AmericanPutESSim function

Estimates ES of American vanilla put using binomial option valuation tree and Monte Carlo Simulation

Estimates ES of American Put Option using binomial tree to price the option valuation tree and Monte Carlo simulation with a binomial option valuation tree nested within the MCS. Historical method to compute the VaR.

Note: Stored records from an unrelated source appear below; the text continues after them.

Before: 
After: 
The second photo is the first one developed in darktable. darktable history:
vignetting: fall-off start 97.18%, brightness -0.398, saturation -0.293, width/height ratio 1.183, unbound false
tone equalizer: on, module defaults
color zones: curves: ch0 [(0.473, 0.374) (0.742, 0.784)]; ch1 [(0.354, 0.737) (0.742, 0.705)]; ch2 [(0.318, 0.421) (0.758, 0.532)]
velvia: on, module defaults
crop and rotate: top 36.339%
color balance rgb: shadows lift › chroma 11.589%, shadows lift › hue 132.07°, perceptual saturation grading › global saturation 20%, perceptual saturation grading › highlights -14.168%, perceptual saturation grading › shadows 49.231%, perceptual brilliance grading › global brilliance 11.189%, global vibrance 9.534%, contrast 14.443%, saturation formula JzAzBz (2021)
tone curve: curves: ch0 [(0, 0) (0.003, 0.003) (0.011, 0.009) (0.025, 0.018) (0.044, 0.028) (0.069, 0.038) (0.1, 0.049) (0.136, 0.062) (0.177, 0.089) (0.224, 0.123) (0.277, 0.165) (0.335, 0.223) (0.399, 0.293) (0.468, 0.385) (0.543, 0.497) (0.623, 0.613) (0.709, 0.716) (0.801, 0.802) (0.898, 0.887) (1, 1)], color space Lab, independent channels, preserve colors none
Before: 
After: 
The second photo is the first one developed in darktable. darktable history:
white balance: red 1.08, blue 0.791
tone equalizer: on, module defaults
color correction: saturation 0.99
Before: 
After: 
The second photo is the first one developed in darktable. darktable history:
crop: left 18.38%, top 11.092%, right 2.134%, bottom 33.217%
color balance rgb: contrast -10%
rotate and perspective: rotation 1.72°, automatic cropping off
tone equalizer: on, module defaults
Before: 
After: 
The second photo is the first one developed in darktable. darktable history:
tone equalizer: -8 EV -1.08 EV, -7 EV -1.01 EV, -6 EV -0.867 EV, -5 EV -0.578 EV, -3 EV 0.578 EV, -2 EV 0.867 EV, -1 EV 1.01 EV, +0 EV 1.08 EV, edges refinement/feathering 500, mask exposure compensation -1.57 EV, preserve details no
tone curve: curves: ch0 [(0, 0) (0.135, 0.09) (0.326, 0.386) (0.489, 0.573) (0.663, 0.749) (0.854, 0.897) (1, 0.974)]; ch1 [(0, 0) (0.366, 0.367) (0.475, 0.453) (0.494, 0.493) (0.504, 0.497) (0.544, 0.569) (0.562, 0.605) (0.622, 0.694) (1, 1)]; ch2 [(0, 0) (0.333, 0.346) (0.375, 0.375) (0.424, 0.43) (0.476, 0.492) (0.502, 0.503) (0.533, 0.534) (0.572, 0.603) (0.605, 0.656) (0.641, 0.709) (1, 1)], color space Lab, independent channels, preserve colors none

AmericanPutESSim(amountInvested, stockPrice, strike, r, mu, sigma, maturity,
  numberTrials, numberSteps, cl, hp)

Arguments

• amountInvested: Total amount paid for the Put Option and is positive (negative) if the option position is long (short)
• stockPrice: Stock price of underlying stock
• strike: Strike price of the option
• r: Risk-free rate
• mu: Expected rate of return on the underlying asset and is in annualised term
• sigma: Volatility of the underlying stock and is in annualised term
• maturity: The term to maturity of the option in days
• numberTrials: The number of interations in the Monte Carlo simulation exercise
• numberSteps: The number of steps over the holding period at each of which early exercise is checked and is at least 2
• cl: Confidence level for which VaR is computed and is scalar
• hp: Holding period of the option in days and is scalar

Returns

Monte Carlo Simulation VaR estimate and the bounds of the 95

confidence interval for the VaR, based on an order-statistics analysis of the P/L distribution

Examples

# Market Risk of American Put with given parameters.
   AmericanPutESSim(0.20, 27.2, 25, .16, .2, .05, 60, 30, 20, .95, 30)

Author(s)

Dinesh Acharya

References

Dowd, Kevin. Measuring Market Risk, Wiley, 2007.

Lyuu, Yuh-Dauh. Financial Engineering & Computation: Principles, Mathematics, Algorithms, Cambridge University Press, 2002.